Tiger Bay Brawlers
- Metro area: Cardiff
- Country: United Kingdom
- Founded: 2010
- Teams: All-Stars (A team) B-Bombs (B team)
- Track type: Flat
- Venue: Cardiff University
- Affiliations: WFTDA
- Org. type: Private company limited by guarantee
- Website: brawlers.co.uk

= Tiger Bay Brawlers =

Roller derby league

Tiger Bay Brawlers (TBB) is a women's flat track roller derby league based in Cardiff, Wales. Founded in April 2010, the league has two teams that compete against teams from other leagues. Tiger Bay is a member of the United Kingdom Roller Derby Association (UKRDA) and the Women's Flat Track Derby Association (WFTDA).

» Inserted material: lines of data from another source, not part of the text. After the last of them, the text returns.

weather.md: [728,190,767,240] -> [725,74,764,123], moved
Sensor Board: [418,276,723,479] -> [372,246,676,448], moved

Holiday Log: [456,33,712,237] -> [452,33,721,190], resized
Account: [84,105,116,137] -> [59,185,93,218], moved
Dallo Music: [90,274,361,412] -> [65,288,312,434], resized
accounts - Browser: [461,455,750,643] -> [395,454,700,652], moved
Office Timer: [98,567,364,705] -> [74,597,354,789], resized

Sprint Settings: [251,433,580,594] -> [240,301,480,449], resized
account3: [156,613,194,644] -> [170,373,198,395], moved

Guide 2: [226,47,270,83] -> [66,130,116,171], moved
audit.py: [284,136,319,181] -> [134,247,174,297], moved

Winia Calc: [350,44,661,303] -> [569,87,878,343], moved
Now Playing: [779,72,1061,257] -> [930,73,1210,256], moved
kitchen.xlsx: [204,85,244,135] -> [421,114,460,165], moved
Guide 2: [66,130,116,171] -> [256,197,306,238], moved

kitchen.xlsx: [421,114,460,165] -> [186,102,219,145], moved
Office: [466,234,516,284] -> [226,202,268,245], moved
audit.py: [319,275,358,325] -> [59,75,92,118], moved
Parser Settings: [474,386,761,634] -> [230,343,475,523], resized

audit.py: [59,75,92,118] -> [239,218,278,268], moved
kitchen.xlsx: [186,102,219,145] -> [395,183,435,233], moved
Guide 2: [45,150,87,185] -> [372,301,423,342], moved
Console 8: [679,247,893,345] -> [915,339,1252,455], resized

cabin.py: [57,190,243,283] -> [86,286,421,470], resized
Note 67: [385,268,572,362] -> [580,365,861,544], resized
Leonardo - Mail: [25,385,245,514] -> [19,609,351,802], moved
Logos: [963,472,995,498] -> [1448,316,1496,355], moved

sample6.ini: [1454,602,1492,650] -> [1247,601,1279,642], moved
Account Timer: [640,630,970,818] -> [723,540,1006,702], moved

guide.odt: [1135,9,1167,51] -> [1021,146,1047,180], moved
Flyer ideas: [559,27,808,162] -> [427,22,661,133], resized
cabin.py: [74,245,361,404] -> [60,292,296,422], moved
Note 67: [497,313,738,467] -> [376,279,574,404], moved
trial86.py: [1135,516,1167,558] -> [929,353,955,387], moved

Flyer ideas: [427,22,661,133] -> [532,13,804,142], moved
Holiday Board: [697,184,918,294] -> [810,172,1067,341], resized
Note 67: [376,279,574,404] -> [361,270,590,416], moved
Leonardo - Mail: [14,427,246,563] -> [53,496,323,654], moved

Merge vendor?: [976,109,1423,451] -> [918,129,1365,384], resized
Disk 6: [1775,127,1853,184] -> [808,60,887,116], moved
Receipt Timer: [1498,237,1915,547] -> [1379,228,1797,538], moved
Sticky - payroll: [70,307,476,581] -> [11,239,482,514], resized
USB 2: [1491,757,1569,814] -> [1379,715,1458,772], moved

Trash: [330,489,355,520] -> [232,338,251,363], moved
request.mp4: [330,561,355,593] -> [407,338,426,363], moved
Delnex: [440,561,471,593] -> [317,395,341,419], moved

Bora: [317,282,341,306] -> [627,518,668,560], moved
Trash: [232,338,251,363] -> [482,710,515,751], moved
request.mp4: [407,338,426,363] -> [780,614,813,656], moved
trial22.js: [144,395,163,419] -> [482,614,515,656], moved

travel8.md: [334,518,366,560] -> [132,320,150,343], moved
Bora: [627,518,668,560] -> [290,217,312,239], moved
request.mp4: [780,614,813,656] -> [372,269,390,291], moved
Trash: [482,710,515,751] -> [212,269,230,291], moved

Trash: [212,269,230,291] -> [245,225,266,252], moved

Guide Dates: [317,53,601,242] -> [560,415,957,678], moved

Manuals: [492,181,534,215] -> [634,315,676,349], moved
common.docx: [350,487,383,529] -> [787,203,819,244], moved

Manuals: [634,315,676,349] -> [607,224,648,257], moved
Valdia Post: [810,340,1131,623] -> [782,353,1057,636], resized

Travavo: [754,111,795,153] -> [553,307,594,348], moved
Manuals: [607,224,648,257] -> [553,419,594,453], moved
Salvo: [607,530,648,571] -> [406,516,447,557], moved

==History and organisation==
The Tiger Bay Brawlers was founded in 2010. The league's A team started bouting in January 2011, hosting the first ever public roller derby bout in Wales as they took on the Bristol Harbour Harlots, winning the bout 173–37. Of the nine bouts the Brawlers' A team played in this first year they only lost two. Their first recruitment day was held in March 2010 which saw the league double in size, enabling them to establish and debut their B team in October 2011.

In 2011 three members of the Tiger Bay Brawlers were selected to play for the Midlands Massive – an all star team made of skaters around the UK.

Opening their 2012 bouting season, the Tiger Bay Brawlers took on the London Rollergirls' Ultraviolent Femmes in Earls Court, London, a game they lost.

In July 2012, Tiger Bay was accepted as a member of the WFTDA Apprentice Program, and it became a full member of the WFTDA in June 2013.

In February 2013, the Tiger Bay Brawlers became the first ever European team to win against the London Rollergirls' B-team, the Brawl Saints. In May 2013 Tiger Bay Brawlers were runners up in their first European tournament, 2013: A Skate Odyssey, in Ghent, Belgium. They narrowly lost to the Berlin Bombshells.

The Tiger Bay Brawlers is run by a voluntary management committee made up of league members including skaters, non-skating officials and referees. The management committee make decisions that affect the whole league and meet once a month to establish priorities and coordinate activities. Sub-committees involve all league members in the league operations and an annual AGM establishes objectives going forwards. The league's home bouts are played between Talybont Sports Hall at Cardiff University, and the Newport Centre.

==WFTDA rankings==

| Season | Final ranking | Playoffs | Championship |
|---|---|---|---|
| 2013 | 124 WFTDA | DNQ | DNQ |
| 2014 | 68 WFTDA | DNQ | DNQ |
| 2015 | 90 WFTDA | DNQ | DNQ |
| 2016 | 75 WFTDA | DNQ | DNQ |
| 2017 | 87 WFTDA | DNQ | DNQ |
| 2018 | 49 WFTDA | DNQ | DNQ |
| 2019 | 47 WFTDA | DNQ | DNQ |
| 2020 | 52 WFTDA | DNQ | DNQ |

==In the media==
As a league the Tiger Bay Brawlers secured a Welsh language roller derby feature on S4C and also secured coverage on BBC Sport Wales.

==Junior league==
In 2012, Sport.Cardiff announced in partnership with The Tiger Bay Brawlers the establishment of a junior roller derby league through the 5x60 initiative. Slightly different from the main league, the juniors play to the Junior Roller Derby Association (JRDA) rules set.

The Tiger Bay Brawlers hosted Europe's first-ever public Junior bout on Saturday, 8 December 2012 at Talybont Sports Centre, Cardiff.